What both polls do not measure is how a challenger ultimately would fare if — with a well-run and well-financed campaign — they were able to make voters see that Newsom should be held accountable.

Even in Newsom’s own polls, that often-quoted 70 percent approval rating is a soft number. Only about half of that is solid. The rest is ripe for picking.

Moreover, the decision made shortly after the Jan 2004 inauguration to make the Newsom mayoralty about Newsom the person rather than about the long list of issues that his campaign focused on, may turn out to be a gift for a challenger.

“We never made the campaign about Gavin Newsom,” said Jim Ross, who played a key role in Newsom’s 2003 race. “It was all about ‘Great Cities. Great Ideas….That was because we wanted to create a policy basis for this guy after election. But then it became about his personality.

“While it’s true he has a formidable public persona – He’s articulate. He’s charismatic — that’s a very dangerous strategy,” Ross said. “It hasn’t been about a team approach. Instead they’ve been promoting this, ‘Gavin Gives’ message, but that has the potential to be a real problem. You don’t beat him by attacking him. You beat him by coming up with an issue-focused agenda. That’s really what people want: a vision, a plan, a program.”

So what would it take to get a Daly bid up and running – virtually overnight – and mount a serious challenge? Daly said he feels confident he can raise enough dough to get $850,000 in matching funds from the city – the top amount available. That would give him nearly $1.4 million to run the campaign – one that hopefully would include television cable and radio ads where Daly, with the backing of Sarah and young Jack, could go far in shaking off the press’s demonic image of him. He would need to make amends with some colleagues who clearly have grown weary of his bare-knuckles approach to politics. He would need to work hard to win over the ethnic media. He would need to aggressively court absentee voters, register new ones, and focus on the districts where support for him is solid – or pretty much so – while not completely ignoring the opportunity to woo those voters in more moderate districts who know they should hold Newsom responsible or could be convinced to do so.
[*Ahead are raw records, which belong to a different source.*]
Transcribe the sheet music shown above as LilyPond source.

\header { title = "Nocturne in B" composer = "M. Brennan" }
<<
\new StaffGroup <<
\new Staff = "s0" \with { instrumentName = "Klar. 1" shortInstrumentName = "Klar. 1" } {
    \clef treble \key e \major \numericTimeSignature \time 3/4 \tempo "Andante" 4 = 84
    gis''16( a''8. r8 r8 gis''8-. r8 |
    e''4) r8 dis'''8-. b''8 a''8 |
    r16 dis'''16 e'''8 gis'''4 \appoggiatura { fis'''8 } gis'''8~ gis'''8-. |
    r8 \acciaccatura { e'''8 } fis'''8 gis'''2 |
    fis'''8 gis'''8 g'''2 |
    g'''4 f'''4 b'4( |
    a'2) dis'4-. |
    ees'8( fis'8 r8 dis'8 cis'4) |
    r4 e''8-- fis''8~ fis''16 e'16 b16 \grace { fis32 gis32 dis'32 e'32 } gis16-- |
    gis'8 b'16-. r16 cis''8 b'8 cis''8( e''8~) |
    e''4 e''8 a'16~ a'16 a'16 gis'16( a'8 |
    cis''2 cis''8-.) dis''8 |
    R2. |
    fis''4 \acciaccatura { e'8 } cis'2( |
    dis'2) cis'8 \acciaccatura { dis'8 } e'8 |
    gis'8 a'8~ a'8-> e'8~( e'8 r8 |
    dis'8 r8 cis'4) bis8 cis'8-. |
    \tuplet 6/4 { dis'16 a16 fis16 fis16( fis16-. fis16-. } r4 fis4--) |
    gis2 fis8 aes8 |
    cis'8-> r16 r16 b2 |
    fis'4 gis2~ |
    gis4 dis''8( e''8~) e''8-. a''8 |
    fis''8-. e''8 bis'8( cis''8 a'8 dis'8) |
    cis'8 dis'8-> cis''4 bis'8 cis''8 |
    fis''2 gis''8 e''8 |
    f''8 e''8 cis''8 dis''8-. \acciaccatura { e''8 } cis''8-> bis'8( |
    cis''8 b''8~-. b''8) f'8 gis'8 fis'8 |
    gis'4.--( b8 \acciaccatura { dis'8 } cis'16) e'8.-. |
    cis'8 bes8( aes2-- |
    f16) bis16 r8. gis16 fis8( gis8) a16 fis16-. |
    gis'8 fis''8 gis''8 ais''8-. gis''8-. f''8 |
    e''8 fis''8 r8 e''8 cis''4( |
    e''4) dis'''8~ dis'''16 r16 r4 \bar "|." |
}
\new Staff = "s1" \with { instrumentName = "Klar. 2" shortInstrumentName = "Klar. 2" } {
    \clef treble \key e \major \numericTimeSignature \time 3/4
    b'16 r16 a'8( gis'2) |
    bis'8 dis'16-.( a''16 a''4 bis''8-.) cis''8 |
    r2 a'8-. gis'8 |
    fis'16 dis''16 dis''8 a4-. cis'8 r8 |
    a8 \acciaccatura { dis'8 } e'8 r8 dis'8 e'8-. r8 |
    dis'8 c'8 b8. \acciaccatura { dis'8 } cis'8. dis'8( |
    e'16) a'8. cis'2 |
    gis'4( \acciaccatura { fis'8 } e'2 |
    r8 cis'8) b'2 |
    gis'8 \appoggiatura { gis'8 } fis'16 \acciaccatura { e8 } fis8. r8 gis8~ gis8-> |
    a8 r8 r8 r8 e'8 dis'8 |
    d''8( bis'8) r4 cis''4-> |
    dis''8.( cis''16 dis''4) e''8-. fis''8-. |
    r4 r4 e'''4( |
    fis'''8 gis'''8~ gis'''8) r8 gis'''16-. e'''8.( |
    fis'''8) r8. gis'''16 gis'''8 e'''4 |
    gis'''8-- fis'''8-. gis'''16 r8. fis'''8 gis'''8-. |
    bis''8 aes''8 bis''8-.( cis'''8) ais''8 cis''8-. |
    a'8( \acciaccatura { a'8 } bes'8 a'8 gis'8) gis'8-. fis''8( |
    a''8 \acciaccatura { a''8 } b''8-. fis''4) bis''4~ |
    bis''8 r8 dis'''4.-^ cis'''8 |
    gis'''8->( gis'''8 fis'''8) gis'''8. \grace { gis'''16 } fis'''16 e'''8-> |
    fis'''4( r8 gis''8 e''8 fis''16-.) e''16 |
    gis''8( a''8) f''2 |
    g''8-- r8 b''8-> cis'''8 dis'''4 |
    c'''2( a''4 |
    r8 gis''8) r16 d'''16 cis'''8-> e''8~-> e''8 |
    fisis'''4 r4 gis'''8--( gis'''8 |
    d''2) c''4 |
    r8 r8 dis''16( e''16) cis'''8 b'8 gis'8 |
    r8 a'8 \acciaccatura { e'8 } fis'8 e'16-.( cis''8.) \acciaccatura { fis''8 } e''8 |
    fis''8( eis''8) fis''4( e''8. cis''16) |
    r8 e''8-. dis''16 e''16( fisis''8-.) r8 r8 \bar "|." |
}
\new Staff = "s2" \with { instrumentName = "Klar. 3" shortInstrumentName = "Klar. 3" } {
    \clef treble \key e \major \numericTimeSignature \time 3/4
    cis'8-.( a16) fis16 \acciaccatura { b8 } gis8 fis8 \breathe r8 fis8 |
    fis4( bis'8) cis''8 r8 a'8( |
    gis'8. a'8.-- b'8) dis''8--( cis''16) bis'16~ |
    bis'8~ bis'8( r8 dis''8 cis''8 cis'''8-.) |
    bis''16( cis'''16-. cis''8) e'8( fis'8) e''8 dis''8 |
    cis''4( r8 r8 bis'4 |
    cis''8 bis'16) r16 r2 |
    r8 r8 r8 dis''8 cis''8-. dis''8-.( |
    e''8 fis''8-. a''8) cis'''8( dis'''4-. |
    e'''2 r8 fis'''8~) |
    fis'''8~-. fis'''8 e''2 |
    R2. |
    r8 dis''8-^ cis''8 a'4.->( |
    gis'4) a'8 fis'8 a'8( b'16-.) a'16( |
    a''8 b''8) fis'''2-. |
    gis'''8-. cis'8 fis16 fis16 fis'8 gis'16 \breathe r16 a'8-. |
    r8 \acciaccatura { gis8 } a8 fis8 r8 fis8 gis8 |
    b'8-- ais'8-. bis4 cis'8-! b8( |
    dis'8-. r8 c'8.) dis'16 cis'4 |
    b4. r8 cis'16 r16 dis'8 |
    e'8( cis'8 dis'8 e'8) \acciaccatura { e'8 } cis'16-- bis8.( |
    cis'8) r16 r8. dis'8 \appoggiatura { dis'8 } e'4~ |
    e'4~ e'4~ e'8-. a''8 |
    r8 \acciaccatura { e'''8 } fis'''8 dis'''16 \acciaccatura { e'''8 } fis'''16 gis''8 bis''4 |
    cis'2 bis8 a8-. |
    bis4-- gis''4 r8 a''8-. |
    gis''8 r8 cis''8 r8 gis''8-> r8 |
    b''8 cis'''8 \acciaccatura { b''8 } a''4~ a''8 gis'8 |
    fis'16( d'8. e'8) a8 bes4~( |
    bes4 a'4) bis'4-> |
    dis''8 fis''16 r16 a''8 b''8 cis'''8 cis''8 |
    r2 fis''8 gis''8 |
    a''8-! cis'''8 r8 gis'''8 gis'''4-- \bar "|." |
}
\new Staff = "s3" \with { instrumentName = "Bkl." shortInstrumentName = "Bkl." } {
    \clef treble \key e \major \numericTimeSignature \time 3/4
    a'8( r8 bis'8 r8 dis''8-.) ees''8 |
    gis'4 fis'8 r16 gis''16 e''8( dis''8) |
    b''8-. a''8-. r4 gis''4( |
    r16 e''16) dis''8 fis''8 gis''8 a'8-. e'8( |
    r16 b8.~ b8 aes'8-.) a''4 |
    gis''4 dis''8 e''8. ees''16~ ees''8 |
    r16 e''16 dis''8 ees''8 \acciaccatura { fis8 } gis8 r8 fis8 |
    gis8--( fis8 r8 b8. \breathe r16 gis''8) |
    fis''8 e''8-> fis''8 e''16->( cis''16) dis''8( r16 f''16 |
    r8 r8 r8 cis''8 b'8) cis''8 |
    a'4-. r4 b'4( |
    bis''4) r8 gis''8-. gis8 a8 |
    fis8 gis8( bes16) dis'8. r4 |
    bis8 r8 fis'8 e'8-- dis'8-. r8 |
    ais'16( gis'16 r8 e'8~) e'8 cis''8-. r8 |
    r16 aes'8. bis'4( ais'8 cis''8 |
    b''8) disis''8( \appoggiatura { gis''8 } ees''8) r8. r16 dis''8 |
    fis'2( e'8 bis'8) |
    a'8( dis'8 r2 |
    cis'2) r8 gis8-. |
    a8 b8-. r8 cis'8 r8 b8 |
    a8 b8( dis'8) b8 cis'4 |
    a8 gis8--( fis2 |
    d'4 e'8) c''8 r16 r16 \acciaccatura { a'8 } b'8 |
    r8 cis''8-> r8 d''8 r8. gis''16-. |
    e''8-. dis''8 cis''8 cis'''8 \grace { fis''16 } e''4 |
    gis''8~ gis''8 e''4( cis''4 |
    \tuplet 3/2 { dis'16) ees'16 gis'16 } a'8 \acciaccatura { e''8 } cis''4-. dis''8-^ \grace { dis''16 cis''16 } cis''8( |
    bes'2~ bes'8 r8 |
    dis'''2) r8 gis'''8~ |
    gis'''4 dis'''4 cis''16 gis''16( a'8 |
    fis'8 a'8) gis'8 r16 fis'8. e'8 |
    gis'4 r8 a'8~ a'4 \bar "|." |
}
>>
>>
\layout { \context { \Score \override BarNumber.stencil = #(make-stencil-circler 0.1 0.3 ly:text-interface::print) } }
And even if he only captured barely 40 percent of the vote (or less), it’s difficult to see how that would be more damaging to efforts to push a progressive agenda and stave off potential losses on the Board of Supervisors in 2008 than not putting up a fight at all. That just feeds into the cynical line of Newsom spinmeister Eric Jaye — that the city’s progressives are “in total collapse.”

Let us show Jaye that he is wrong, and while we may not have a candidate with a real shot at winning, we know that it’s more important to lose and still “get our message out” (as activist Julian Davis put it recently) than to forfeit altogether.